Translations

Friday, August 26, 2016

I’M STILL ALIVE—WHY? (published 8/26/2016)

I almost died! I could have died. Should I have died? Why am I still alive?

The almost three-year silence is now broken. I write on this website again to whoever may read it. Life the last two plus years has been mundane: work, chores, hiking, family and friends, eating, sleeping, and so forth. Life was okay, if not wonderful. I lost interest in writing. Life was going through the motions.

My life, however, changed on Tuesday, March 29, 2016. My old 1995 Nissan pickup and I were on the way home from the office. An 18-year-old, uninsured driver decided that I didn’t deserve the right of way. She hit us. My old truck died. I almost did. I was hospitalized in two hospitals for thirty-six days. I am still unable to return to work. My improvement is to the point that I am slowly going insane, having not much to do and being confined to home. So, now I write.

Today, by the way, would have been Granny and Papaw Wood’s anniversary! They were married in 1931. How I miss them and many others, who have gone on to a better place.

Why am I not in that better place with them? Why did I not die on March 29th? As the Russians say well, “Только Бог знает!” I still can’t work, drive, walk well, hike, do yard work, check on and work at the homeplace, and such. I’m still here for my long-suffering and loving bride. Our thirtieth wedding anniversary was spent at home, with me still unable to walk. I’m still around for brothers, some closer than others. If, however, I can’t yet do the things that I need to do or do the things that bring me joy (e.g., hiking, working at the homeplace, and so forth), then why did I not die when my old truck did?

The above Russian phrase is “only God knows.” God only knows why I am still alive. He has decided not to tell me why. I was once an earthen vessel, in whom He had placed the glorious gospel message. I found joy and purpose in serving Him in full-time ministry and missionary work. Life, however, changed when Mom went to see Jesus, after her yearlong illness and suffering. The “fire in my bones” was extinguished. I didn’t extinguish it. God did. For almost 16 years now, I have been going through the motions of living, with my ministry purpose taken from me.
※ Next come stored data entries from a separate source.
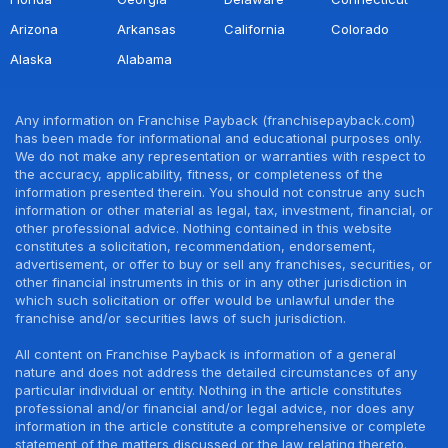
Arizona
Arkansas
California
Colorado
Alaska
Alabama
Any information on Franchise Payback (franchisepayback.com)
has been made for informational and educational purposes only.
We do not make any representation or warranties with respect to
the accuracy, applicability, fitness, or completeness of the
information presented therein. You should not construe any such
information or other material as legal, tax, investment, financial, or
other professional advice. Nothing contained in this website
constitutes a solicitation, recommendation, endorsement,
advertisement, or offer to buy or sell any franchises, securities, or
other financial instruments in this or in any other jurisdiction in
which such solicitation or offer would be unlawful under the
franchise and/or securities laws of such jurisdiction.
All content on Franchise Payback is information of a general
nature and does not address the detailed circumstances of any
particular individual or entity. Nothing in the article constitutes
professional and/or financial and/or legal advice, nor does any
information in the article constitute a comprehensive or complete
statement of the matters discussed or the law relating thereto.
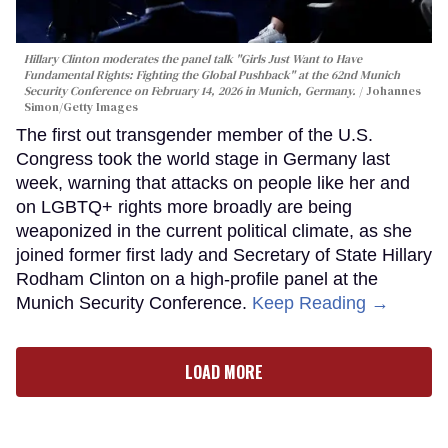
Hillary Clinton moderates the panel talk "Girls Just Want to Have
Fundamental Rights: Fighting the Global Pushback" at the 62nd Munich
Security Conference on February 14, 2026 in Munich, Germany.
Johannes
Simon/Getty Images
The first out transgender member of the U.S.
Congress took the world stage in Germany last
week, warning that attacks on people like her and
on LGBTQ+ rights more broadly are being
weaponized in the current political climate, as she
joined former first lady and Secretary of State Hillary
Rodham Clinton on a high-profile panel at the
Munich Security Conference.
Keep Reading →
LOAD MORE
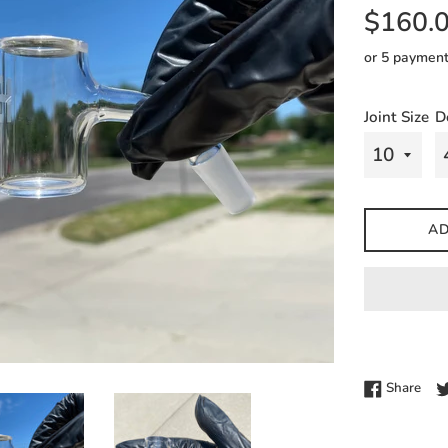
Regular
$160.
price
or 5 paymen
Joint Size
D
AD
Shar
Share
So, God, howdy. I’m still here! Since I’m still alive, could you not open a door of complete physical healing and another door of opportunity to serve you, as I once did before you took Mom home? I await your reply and/or action—as I have been doing since 2000, I do now still.”

2 comments:

Tipper said...

Thank you for sending this to me! I'm so glad you survived and lived!!

M. Fearghail said...

Thank you, Tipper! I just noticed today (8/14/2022) that I'd not seen your 5/19/2022 comment. I'm still standing here! I ain't breathing hard!